David A. Buckbee, Correction Officer - Mid-State Correctional Facility

On March 4, 2003, you were driving to work when you saw smoke billowing from a private residence on State Route 49. You immediately drove to the house. You heard voices coming from inside the house and broke down the front door. You located an elderly couple, one of whom had an oxygen tank, and a 9-year-old boy. You escorted all three out of the burning home, but returned upon learning there were two more occupants inside. Crawling on your hands and knees due to the intense smoke, you located a boy in a rear bedroom and carried him to the front door and passed him to a neighbor. You and Marcy CO Lawrence Ciaccia then reentered the building to locate the last resident. This time, conditions made it impossible to do anything but retreat from the house before you could locate the last resident who died in the fire. Your truly heroic actions contributed to saving four lives.

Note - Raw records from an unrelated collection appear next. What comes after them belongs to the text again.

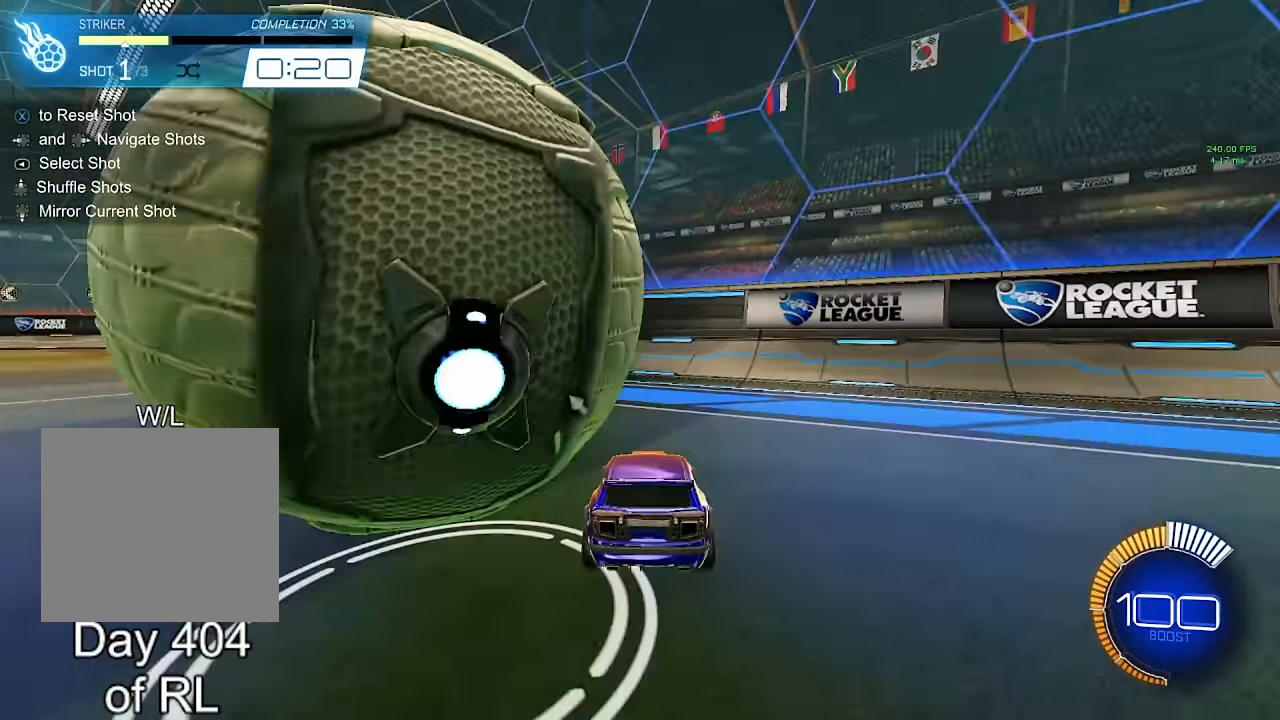
{"dt_ms": 500, "buttons": [], "left_stick": "center", "right_stick": "center", "events": [[100, "B", "down"], [133, "left_stick", "right"], [283, "left_stick", "center"], [317, "B", "up"]]}
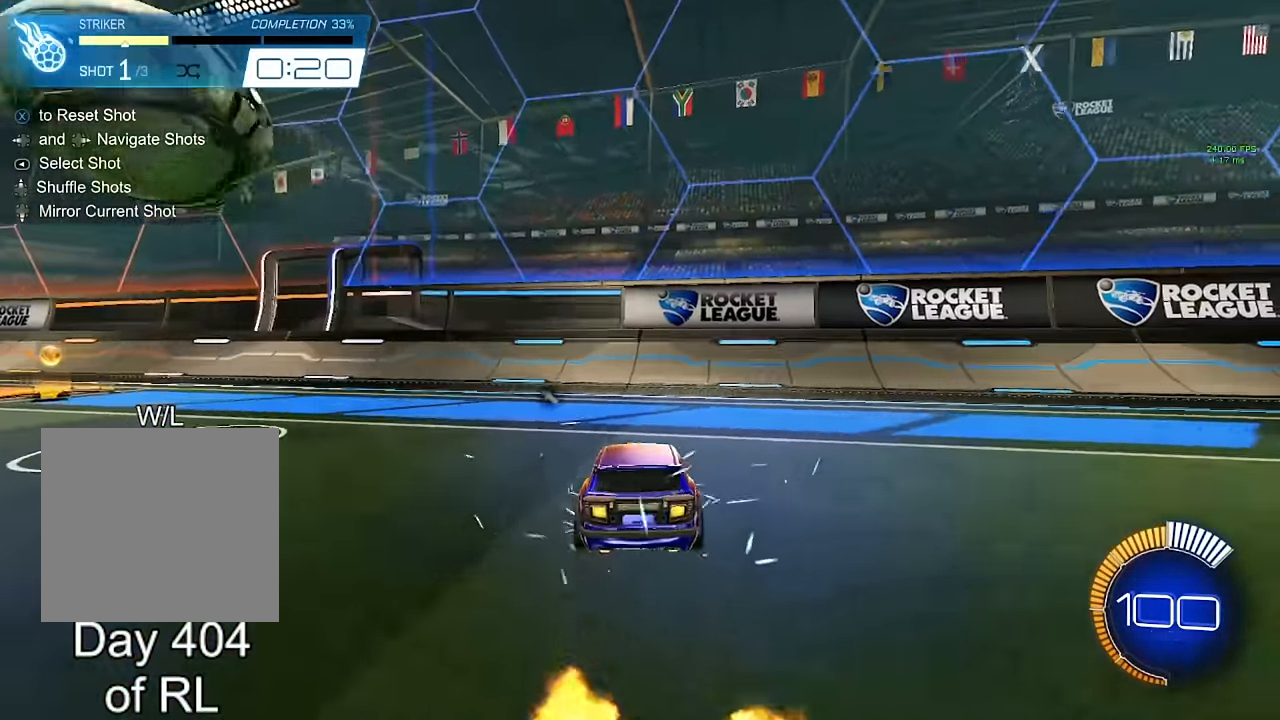
{"dt_ms": 500, "buttons": [], "left_stick": "center", "right_stick": "center", "events": [[33, "X", "down"], [116, "X", "up"]]}
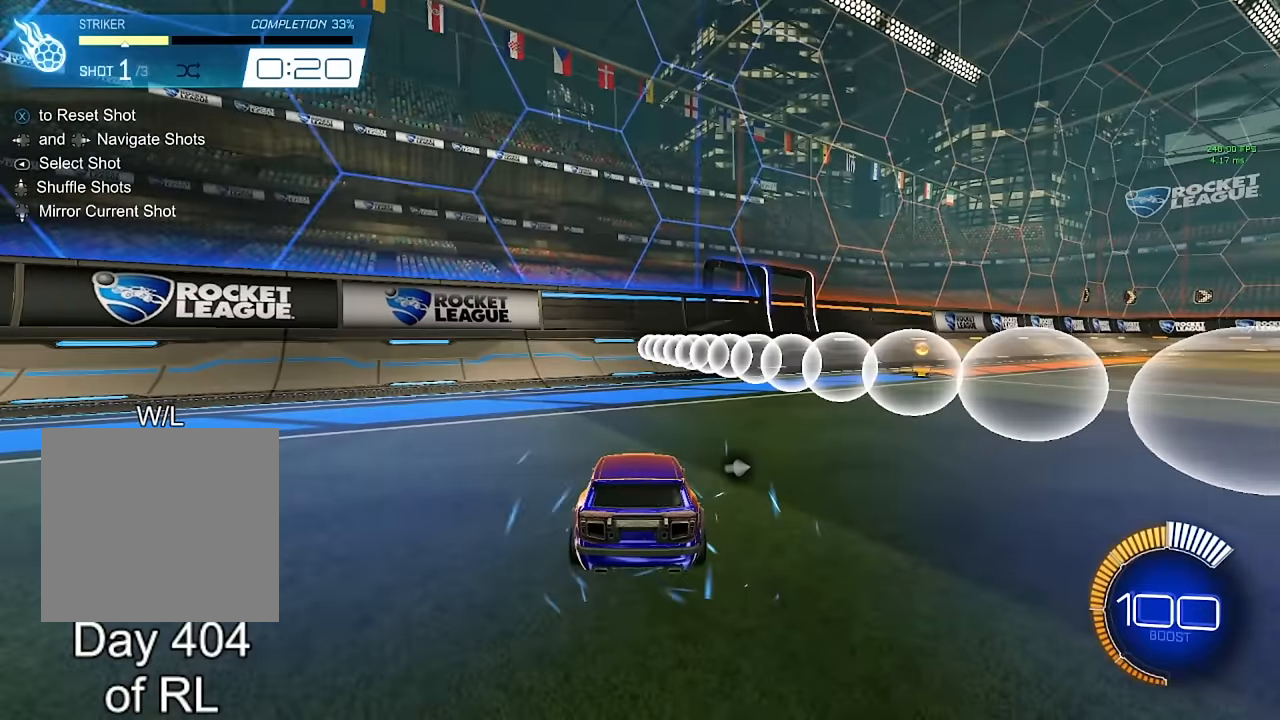
{"dt_ms": 500, "buttons": ["B"], "left_stick": "left", "right_stick": "center", "events": [[250, "Y", "down"], [300, "left_stick", "left"], [316, "Y", "up"], [416, "B", "down"]]}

Lawrence M. Ciaccia, Correction Officer - Mid-State Correctional Facility

On March 4, 2003, you were driving to work when you observed a burning house on State Route 49. You immediately responded to the home. Without regard to your personal safety, you entered the burning structure. Along with Mid-State CO David Buckbee, you were able to rescue two elderly and two young residents from the inflamed home. This action required numerous entries into the smoke filled structure. When smoke and fire drove you out the front door, you reentered through the back door. You continued in your attempts to locate a fifth occupant until conditions drove you, CO Buckbee and State Trooper L. Marfone out of what had become a fully-involved house fire. Your heroic efforts contributed to saving four lives.